:: Excerpt to read ::

1 out of 5
This guy says it all.
(Like that ever stopped me before.)
The aspect I think he neglects to mention is that, in pre-pub press, writer Kevin McCarthy and artist Kyle Baker mentioned the purposeful Osamu Tezuka-isms (Astroboy) spread upon ‘Circuit Breaker.’ Besides this, though (which really just gives us context for the Japanese sound effects and obvious manga look), I couldn’t agree more with the point of the linked review, which you should really read now, in that there are occasions where you can tell you’re not the target audience, but in the case of CB, it’s hard to tell what that target would be. Sure, Astroboy fans, except the pitch – a robot-hating future wherein a… robot built enclave for humans has… outlawed… robots, while everyone happily uses smartphones and other winky modern-day tech-obsessed references, and in which a human-looking robot goes around doing good deeds for both ‘bot and human alike – is madly confused, and descends into blank-faced dumb when our lead character (whose name I’m too lazy to flip back through the book to reference) spits out the history mentioned above… and then rewinds one page later to tell us the same history with her own inserted into it. Yes, as though the author spilled his exposition onto the page, realized he forgot crucial points, but the ink was permanent and so he just wrote some notes in the margins and then smudged it to try to make it look like it was always like that. And then to top it off, she hangs a lampshade on it by calling it an info dump. Yes, ha ha, fuck your mother.

:::
:: Source data ::

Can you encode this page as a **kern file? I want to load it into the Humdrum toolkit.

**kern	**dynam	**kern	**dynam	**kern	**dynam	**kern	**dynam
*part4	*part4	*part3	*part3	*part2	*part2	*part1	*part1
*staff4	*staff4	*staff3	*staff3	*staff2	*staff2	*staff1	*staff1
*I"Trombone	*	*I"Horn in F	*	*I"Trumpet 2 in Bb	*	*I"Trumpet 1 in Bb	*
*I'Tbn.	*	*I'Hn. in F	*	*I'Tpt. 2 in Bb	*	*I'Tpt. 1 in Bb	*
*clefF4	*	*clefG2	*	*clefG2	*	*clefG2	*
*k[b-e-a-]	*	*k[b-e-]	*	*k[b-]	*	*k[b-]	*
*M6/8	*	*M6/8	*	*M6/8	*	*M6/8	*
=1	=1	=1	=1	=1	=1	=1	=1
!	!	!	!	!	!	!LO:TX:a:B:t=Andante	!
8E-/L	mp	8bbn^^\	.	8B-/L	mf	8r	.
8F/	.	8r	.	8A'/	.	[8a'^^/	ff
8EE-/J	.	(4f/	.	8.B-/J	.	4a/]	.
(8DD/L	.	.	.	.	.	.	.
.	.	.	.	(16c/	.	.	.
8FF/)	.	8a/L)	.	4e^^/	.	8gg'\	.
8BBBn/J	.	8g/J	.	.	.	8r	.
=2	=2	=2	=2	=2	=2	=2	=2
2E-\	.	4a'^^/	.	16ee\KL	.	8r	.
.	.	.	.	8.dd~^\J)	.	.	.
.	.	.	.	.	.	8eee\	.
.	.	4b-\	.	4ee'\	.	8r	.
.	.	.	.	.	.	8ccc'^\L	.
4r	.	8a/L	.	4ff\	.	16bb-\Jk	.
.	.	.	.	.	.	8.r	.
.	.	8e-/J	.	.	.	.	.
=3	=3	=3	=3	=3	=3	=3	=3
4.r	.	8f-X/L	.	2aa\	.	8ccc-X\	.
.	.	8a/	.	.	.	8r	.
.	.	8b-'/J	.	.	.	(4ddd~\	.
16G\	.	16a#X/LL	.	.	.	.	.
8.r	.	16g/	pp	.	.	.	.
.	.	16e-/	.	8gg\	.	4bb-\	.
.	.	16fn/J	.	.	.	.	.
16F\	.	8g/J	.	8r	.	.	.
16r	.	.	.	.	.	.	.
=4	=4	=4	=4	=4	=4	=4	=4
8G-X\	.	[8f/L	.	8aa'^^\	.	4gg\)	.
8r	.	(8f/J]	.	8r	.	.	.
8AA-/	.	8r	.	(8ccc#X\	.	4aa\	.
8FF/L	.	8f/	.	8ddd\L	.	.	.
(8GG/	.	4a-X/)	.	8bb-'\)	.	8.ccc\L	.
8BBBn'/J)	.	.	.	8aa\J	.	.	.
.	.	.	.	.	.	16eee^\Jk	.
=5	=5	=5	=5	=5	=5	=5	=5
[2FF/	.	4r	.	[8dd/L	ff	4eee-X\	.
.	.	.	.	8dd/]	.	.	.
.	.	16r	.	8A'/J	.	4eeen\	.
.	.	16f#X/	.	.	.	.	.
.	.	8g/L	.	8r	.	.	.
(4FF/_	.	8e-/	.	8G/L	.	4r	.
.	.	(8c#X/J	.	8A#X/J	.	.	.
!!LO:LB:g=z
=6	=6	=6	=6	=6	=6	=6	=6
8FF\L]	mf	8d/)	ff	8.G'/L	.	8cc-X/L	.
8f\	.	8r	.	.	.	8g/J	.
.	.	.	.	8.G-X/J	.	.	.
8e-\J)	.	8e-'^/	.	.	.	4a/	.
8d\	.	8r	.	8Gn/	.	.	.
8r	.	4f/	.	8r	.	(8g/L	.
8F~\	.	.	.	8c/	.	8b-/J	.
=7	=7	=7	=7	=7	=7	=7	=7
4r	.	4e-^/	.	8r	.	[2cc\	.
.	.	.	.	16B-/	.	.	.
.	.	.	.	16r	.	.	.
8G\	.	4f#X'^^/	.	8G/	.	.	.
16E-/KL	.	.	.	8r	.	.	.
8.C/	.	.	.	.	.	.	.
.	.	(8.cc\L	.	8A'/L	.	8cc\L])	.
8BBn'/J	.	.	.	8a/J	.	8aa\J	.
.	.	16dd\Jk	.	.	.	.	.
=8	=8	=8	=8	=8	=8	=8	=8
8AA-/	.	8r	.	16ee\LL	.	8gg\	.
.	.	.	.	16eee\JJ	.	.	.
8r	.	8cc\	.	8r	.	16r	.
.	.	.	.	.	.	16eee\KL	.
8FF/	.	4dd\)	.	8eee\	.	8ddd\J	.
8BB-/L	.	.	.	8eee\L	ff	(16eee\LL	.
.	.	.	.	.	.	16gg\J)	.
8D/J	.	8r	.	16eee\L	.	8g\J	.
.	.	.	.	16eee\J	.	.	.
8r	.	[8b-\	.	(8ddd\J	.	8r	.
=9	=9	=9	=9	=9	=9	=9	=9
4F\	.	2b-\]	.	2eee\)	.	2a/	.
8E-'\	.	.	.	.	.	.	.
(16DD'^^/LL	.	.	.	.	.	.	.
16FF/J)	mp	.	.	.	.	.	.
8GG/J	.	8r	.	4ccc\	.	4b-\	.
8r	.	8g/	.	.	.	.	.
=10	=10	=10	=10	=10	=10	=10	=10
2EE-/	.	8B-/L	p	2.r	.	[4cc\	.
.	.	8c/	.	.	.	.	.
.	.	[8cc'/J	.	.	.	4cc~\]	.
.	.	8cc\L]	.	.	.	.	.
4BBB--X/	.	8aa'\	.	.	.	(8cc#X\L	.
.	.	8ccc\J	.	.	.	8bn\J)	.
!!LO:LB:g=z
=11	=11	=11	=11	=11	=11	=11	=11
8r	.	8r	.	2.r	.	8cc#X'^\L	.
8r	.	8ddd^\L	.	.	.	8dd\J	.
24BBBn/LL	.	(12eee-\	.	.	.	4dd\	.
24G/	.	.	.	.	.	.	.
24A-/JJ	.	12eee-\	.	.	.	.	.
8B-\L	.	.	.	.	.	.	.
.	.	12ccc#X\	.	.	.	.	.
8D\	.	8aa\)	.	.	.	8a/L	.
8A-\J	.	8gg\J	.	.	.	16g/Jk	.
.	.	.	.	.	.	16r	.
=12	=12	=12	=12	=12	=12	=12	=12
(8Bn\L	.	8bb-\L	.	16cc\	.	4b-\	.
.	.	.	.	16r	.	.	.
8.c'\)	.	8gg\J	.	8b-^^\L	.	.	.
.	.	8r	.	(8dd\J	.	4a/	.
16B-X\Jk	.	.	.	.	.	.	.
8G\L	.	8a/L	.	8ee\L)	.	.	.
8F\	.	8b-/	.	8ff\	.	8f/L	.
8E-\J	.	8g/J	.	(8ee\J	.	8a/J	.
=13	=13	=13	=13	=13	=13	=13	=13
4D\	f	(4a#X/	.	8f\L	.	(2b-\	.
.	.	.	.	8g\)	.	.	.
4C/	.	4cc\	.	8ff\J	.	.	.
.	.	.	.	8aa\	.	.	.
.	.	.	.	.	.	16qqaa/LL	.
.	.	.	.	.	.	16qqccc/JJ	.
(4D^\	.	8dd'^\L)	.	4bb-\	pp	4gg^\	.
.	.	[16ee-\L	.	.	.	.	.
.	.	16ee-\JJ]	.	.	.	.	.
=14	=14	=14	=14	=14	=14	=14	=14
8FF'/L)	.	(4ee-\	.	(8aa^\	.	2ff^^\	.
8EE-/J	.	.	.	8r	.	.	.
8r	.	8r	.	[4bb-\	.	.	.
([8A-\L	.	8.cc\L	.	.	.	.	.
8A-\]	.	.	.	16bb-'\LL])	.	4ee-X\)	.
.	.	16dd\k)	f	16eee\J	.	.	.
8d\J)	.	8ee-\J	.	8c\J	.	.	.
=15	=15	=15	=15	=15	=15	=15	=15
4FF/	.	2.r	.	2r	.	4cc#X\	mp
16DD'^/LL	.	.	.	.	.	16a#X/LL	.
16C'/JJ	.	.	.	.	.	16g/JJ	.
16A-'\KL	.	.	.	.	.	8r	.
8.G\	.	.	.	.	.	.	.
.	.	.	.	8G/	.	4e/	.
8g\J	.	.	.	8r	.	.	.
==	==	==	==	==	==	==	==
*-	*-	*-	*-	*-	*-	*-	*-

:::

Exercise set
1: Condense the paragraph of the review of 'Circuit Breaker' that begins "The aspect I think he neglects" into a short bulleted list of its main points.
2: Report each line in the listing that contains the string "kern".

Task responses
1:
- The linked review leaves out one point. In pre-publication press, writer Kevin McCarthy and artist Kyle Baker mentioned deliberate Osamu Tezuka (Astroboy) influences in 'Circuit Breaker.' That explains the Japanese sound effects and the manga look.
- Otherwise the reviewer fully agrees with the linked review. It is hard to tell who the book's target audience would be.
- The premise is confused. It is set in a robot-hating future where a robot-built enclave for humans has outlawed robots. Yet everyone uses smartphones and modern tech, and a human-looking robot does good deeds for robots and humans alike.
- The lead character recounts this history. One page later she retells it with her own history inserted, as if the author forgot crucial points and patched them in.
- She then calls the passage an info dump, which draws attention to the problem.

2:
Can you encode this page as a **kern file? I want to load it into the Humdrum toolkit.
**kern	**dynam	**kern	**dynam	**kern	**dynam	**kern	**dynam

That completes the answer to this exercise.